限定されたフィールド内で無限に湧き出る敵をひたすら倒し続ける、アリーナシューターと呼ばれるタイプのFPS。ストーリーや会話シーンなどは一切なく、プレイヤーは唐突に湖に囲まれた小さな島に独り放り込まれ、なんの説明もないまま襲い来る謎のロボット軍団を相手に戦うことになる。中小であってもメーカーはこういうゲームはほとんど作らないので一般的にはマイナーな扱いだと思われるが、インディーズ界においては毎日のように新作がリリースされている定番ジャンルのひとつである。
FPSとしてはいわゆるスポーツ系(死語か?)のゲーム性。常にピョンピョン飛び跳ねながらひたすら動き続けて敵の攻撃を捌きつつ、素早いエイムで攻撃を「差し込む」形で敵を撃破していく。一応右クリックでのサイティングはできるが足を止めたらだいたい死ぬので使う場面はあまり無いだろう。武器は最初はハンドガンのみで、ウェーブが進んでいくと新しい武器を積んだコンテナロボ?が登場し次第に使える武器が増えていく。
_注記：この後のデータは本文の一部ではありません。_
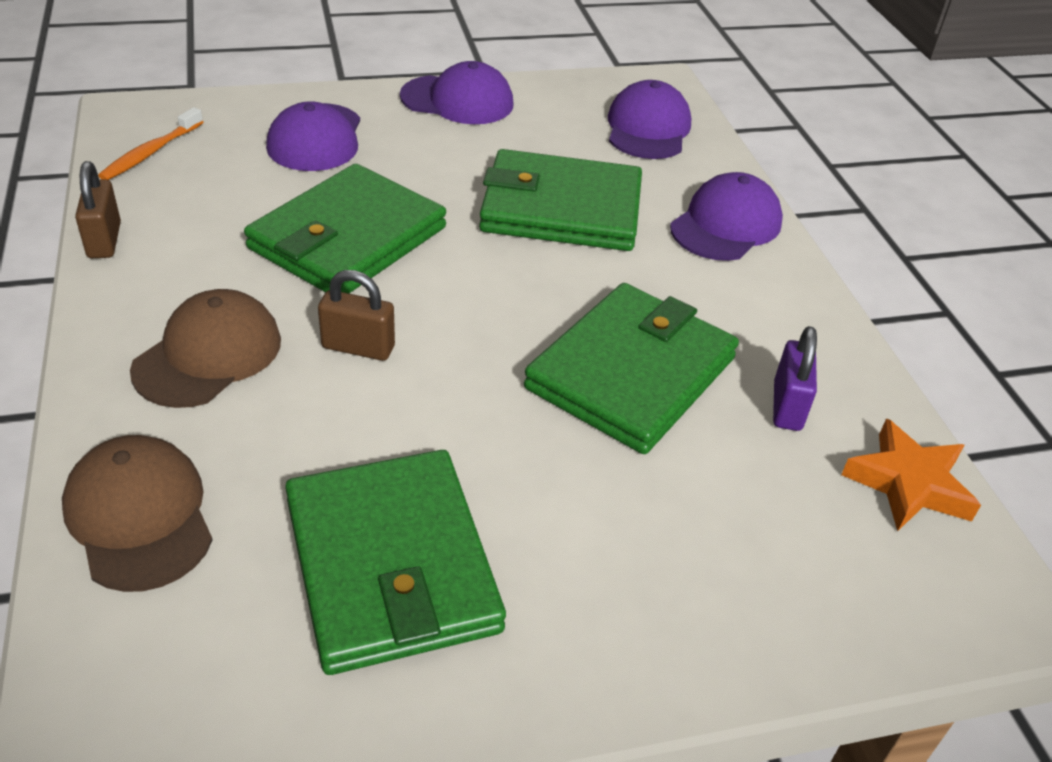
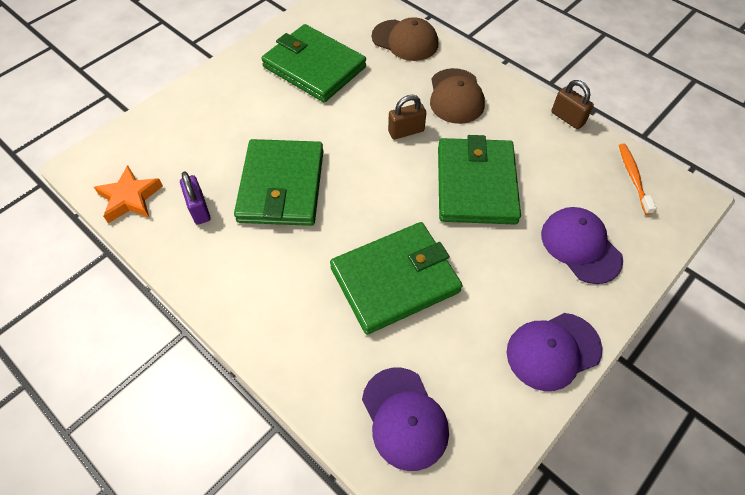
camera: 150 degrees right, 15 degrees up
(726, 225) = (289, 333): purple cap -> none

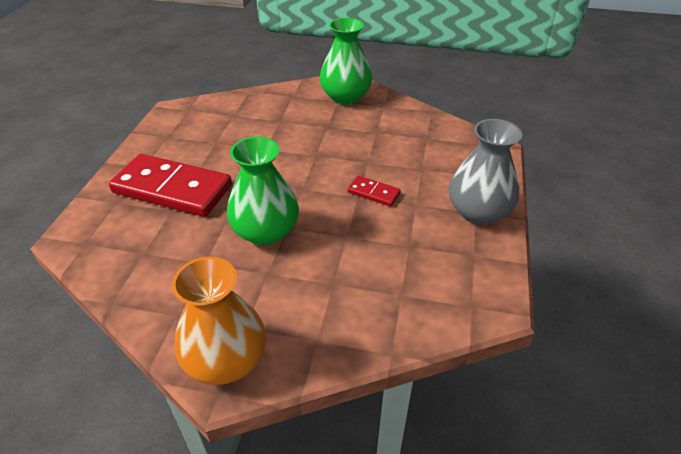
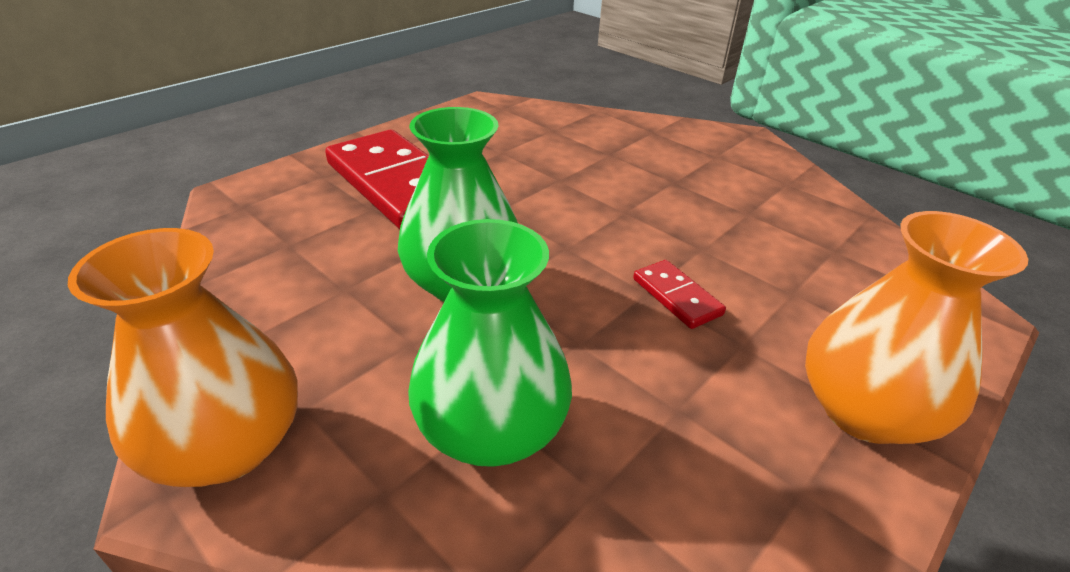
camera: 30 degrees right, 5 degrees down
(345, 97) = (732, 155): green vase -> green vase (491, 429)
(478, 212) = (863, 411): grey vase -> orange vase

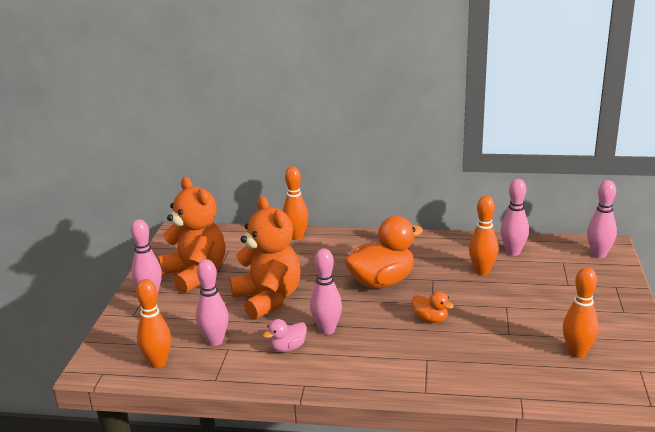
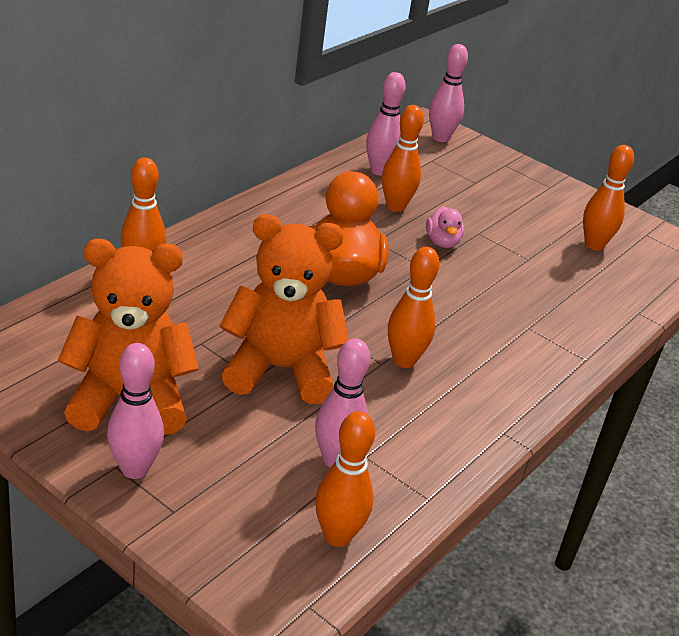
camera: 65 degrees left, 10 degrees up
(287, 348) = (414, 408): pink duck -> pink duck (442, 242)
(327, 330) = (404, 360): pink bowling pin -> orange bowling pin
(430, 319) = (456, 285): orange duck -> none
フィールドの両端には弾薬と回復アイテムがポップする装置が置いてあり、これらアイテムは取得すると数十秒のクールタイムを要するがゲームが続く限り無限に供給される。まあとにもかくにもFPSだ。これといって特別なことは何もない、敵に弾を当てるゲームである。
使用されているモーションやモデルなどはおそらくストアにあるアセットをそのままぶち込んだものだろう。ボリュームは薄いしとてもこぢんまりとした安っぽいゲームである。だがそれで十分だ。シンプルなゲーム性ながらデタラメに動いていてはすぐ死んでしまう程度には難易度が高く、回復アイテムを取るタイミングや敵の行動パターンを分析しながら攻略法を構築していく奥深さはある。またゲーム開始前にプレイヤーの能力や武器を強化するパークをいくつか選択するのだが、これがどれも捨てがたい有用なものばかりで、いろいろな組み合わせを試しながら自分好みのビルドを考えるのがなかなか楽しい。
この手の低価格3Dゲーは買ってみるまで良し悪しの判断がつかないギャンブルであることが多いのだがこれは「当たり」だった。めちゃくちゃ面白いってわけではないし何か際立った個性があるわけでもない。しかしなんとなく楽しくてなんとなくプレイし続けてしまう、そんなゲームである。